SaaS Starter

Assistant

Transport-agnostic LLM assistant primitives — tool shape, persona builder, OpenAI tool-calling loop. Pairs with @app/mcp and @app/rag.

The @app/assistant package is the transport-agnostic core of the boilerplate's AI story:

  • Tool shapeAssistantTool<I, O, Ctx> with a Zod input schema and a structured ToolResult ({ ok, summary, payload } / { ok, error }).
  • Tool registry — bridges to the Vercel AI SDK's ToolSet so the same tools register with generateText({ tools }) in-process.
  • Persona buildercomposePersona({ baseRules, toolCatalog?, glossary? }) stitches a system prompt without imposing tone or content.
  • OpenAI completerOpenAiAssistantCompleter drains streamText for text-only completions and runs generateText with stopWhen: stepCountIs for the bounded multi-hop tool loop, surfacing per-tool traces.
  • Run-turn orchestratorrunAssistantTurn(completer, registry, input) returns { text, promptTokens, completionTokens, toolCalls }.

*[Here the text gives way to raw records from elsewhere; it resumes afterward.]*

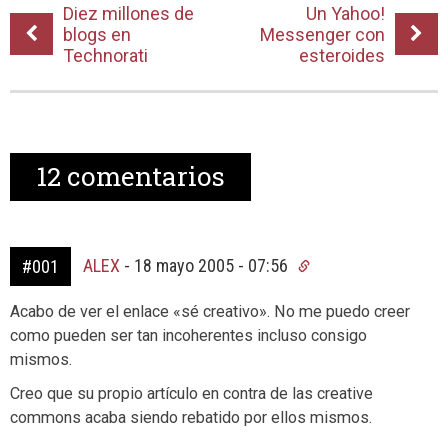
Diez millones de
Un Yahoo!
blogs en
Messenger con
Technorati
esteroides
12
comentarios
ALEX
-
18 mayo 2005 - 07:56
#001
Acabo de ver el enlace «sé creativo». No me puedo creer
como pueden ser tan incoherentes incluso consigo
mismos.
Creo que su propio artículo en contra de las creative
commons acaba siendo rebatido por ellos mismos.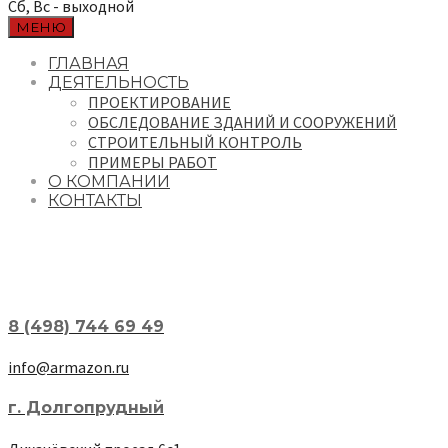
Сб, Вс - выходной
МЕНЮ
ГЛАВНАЯ
ДЕЯТЕЛЬНОСТЬ
ПРОЕКТИРОВАНИЕ
ОБСЛЕДОВАНИЕ ЗДАНИЙ И СООРУЖЕНИЙ
СТРОИТЕЛЬНЫЙ КОНТРОЛЬ
ПРИМЕРЫ РАБОТ
О КОМПАНИИ
КОНТАКТЫ
8 (498) 744 69 49
info@armazon.ru
г. Долгопрудный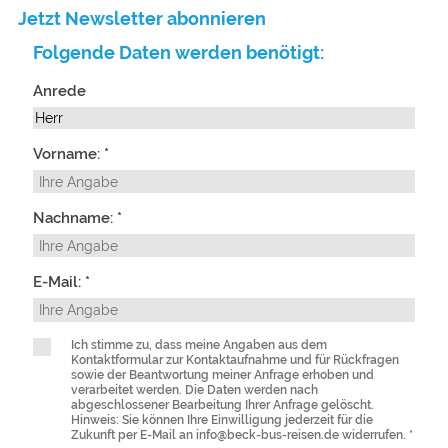
Jetzt Newsletter abonnieren
Folgende Daten werden benötigt:
Anrede
Vorname: *
Nachname: *
E-Mail: *
Ich stimme zu, dass meine Angaben aus dem
Kontaktformular zur Kontaktaufnahme und für Rückfragen
sowie der Beantwortung meiner Anfrage erhoben und
verarbeitet werden. Die Daten werden nach
abgeschlossener Bearbeitung Ihrer Anfrage gelöscht.
Hinweis: Sie können Ihre Einwilligung jederzeit für die
Zukunft per E-Mail an info@beck-bus-reisen.de widerrufen. *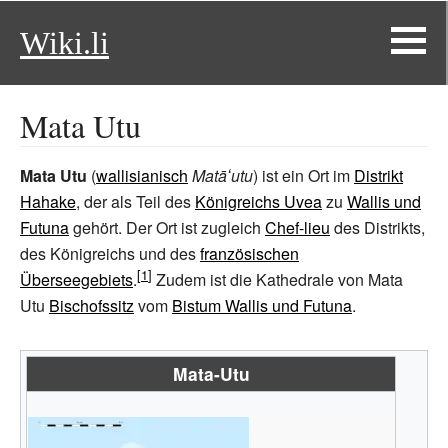
Wiki.li
Mata Utu
Mata Utu
(
wallisianisch
Matāʻutu
) ist ein Ort im
Distrikt
Hahake
, der als Teil des
Königreichs Uvea
zu
Wallis und
Futuna
gehört. Der Ort ist zugleich
Chef-lieu
des Distrikts,
des Königreichs und des
französischen
Überseegebiets
.
Zudem ist die Kathedrale von Mata
Utu
Bischofssitz
vom
Bistum Wallis und Futuna
.
Mata-Utu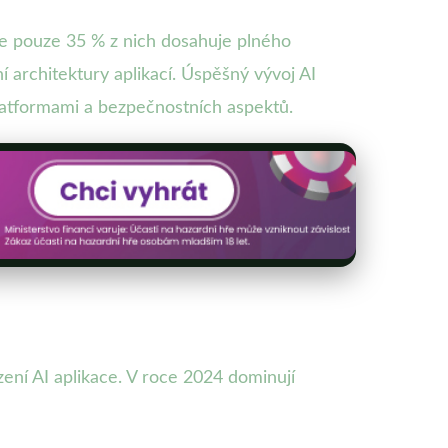
le pouze 35 % z nich dosahuje plného
í architektury aplikací. Úspěšný vývoj AI
platformami a bezpečnostních aspektů.
ní AI aplikace. V roce 2024 dominují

Why a separate package from @app/ai?

@app/ai is a thin port + adapter layer for streamText / embed / transcribe — used by the existing /api/v1/ai/chat endpoint that streams plain text. @app/assistant adds the missing pieces a real assistant needs: usage metrics, structured tool-call traces, and a bounded multi-step tool loop. Keeping them separate means a consumer that only wants chat streaming doesn't carry the tool-loop machinery.

Tool shape

import { z } from 'zod';
import type { AssistantTool, ToolContext } from '@app/assistant';

interface MyCtx extends ToolContext {
  userId: string;
  organizationId: string;
}

const Schema = z.object({ id: z.string().min(1) });

export const archiveNoteTool: AssistantTool<z.infer<typeof Schema>, void, MyCtx> = {
  name: 'archive_note',
  description: 'Archive a note by id.',
  inputSchema: Schema,
  execute: async (input, ctx) => {
    try {
      await archiveNote({ id: input.id, by: ctx.userId, in: ctx.organizationId });
      return { ok: true, summary: `Archived note ${input.id}.` };
    } catch (err) {
      return { ok: false, error: err instanceof Error ? err.message : 'unknown' };
    }
  },
};

The same shape works across two transports today:

  • In-process via runAssistantTurn — pass the tool to a ToolRegistry and the AI SDK runs execute() for you on each LLM tool call.
  • MCP via @app/mcp — see packages/mcp/src/tool-adapter.ts. The adapter derives JSON Schema from the Zod schema using z.toJSONSchema() and bridges execute(input, ctx) to MCP's handler(args) shape.

The plop generator (bun gen mcp:tool) emits the unified AssistantTool shape — see MCP for the wired example.

Composing a turn

import {
  composePersona,
  runAssistantTurn,
  ToolRegistry,
  OpenAiAssistantCompleter,
} from '@app/assistant';

const registry = new ToolRegistry<MyCtx>([archiveNoteTool, /* ... */]);
const completer = new OpenAiAssistantCompleter({ apiKey: env.OPENAI_API_KEY });

const systemPrompt = composePersona({
  baseRules: 'You are a helpful productivity assistant. Be brief.',
  toolCatalog: registry.buildCatalogSummary(),
});

const result = await runAssistantTurn(completer, registry, {
  systemPrompt,
  messages: [{ role: 'user', content: 'archive note abc123' }],
  ctx: { userId: 'u_42', organizationId: 'org_1' },
  model: 'gpt-5.4-mini',
});

console.log(result.text);          // final reply
console.log(result.toolCalls);     // [{ name, ok, result }]
console.log(result.promptTokens);  // usage for cost accounting

RAG integration

Pair with @app/rag to inject relevant snippets at turn time:

import { RetrieveRelevantContextUseCase } from '@app/rag';

const hits = await retriever.execute({
  organizationId: ctx.organizationId,
  query: lastUserMessage,
  topK: 5,
});

const systemPrompt = composePersona({
  baseRules: 'You are ...',
  toolCatalog: registry.buildCatalogSummary(),
  glossary: hits.map((h) => `- ${h.snippet}`).join('\n'),
});

The retrieval block is just a markdown bullet list injected as the "glossary" section — the LLM treats it as additional context.

What's NOT in the package

  • Conversation history persistence — bring your own (Prisma table, Redis stream, in-memory Map). The turn loop is stateless; you feed it the message tail you want the LLM to see.
  • Domain-event listeners for re-indexing — those are consumer-specific (when a note changes, what snippet do you build?). The plop generator in a follow-up will scaffold these.
  • A persona contentcomposePersona is a string assembler. The voice, the rules, the language are yours to write.

This is intentional — the package is the LLM glue, not the assistant.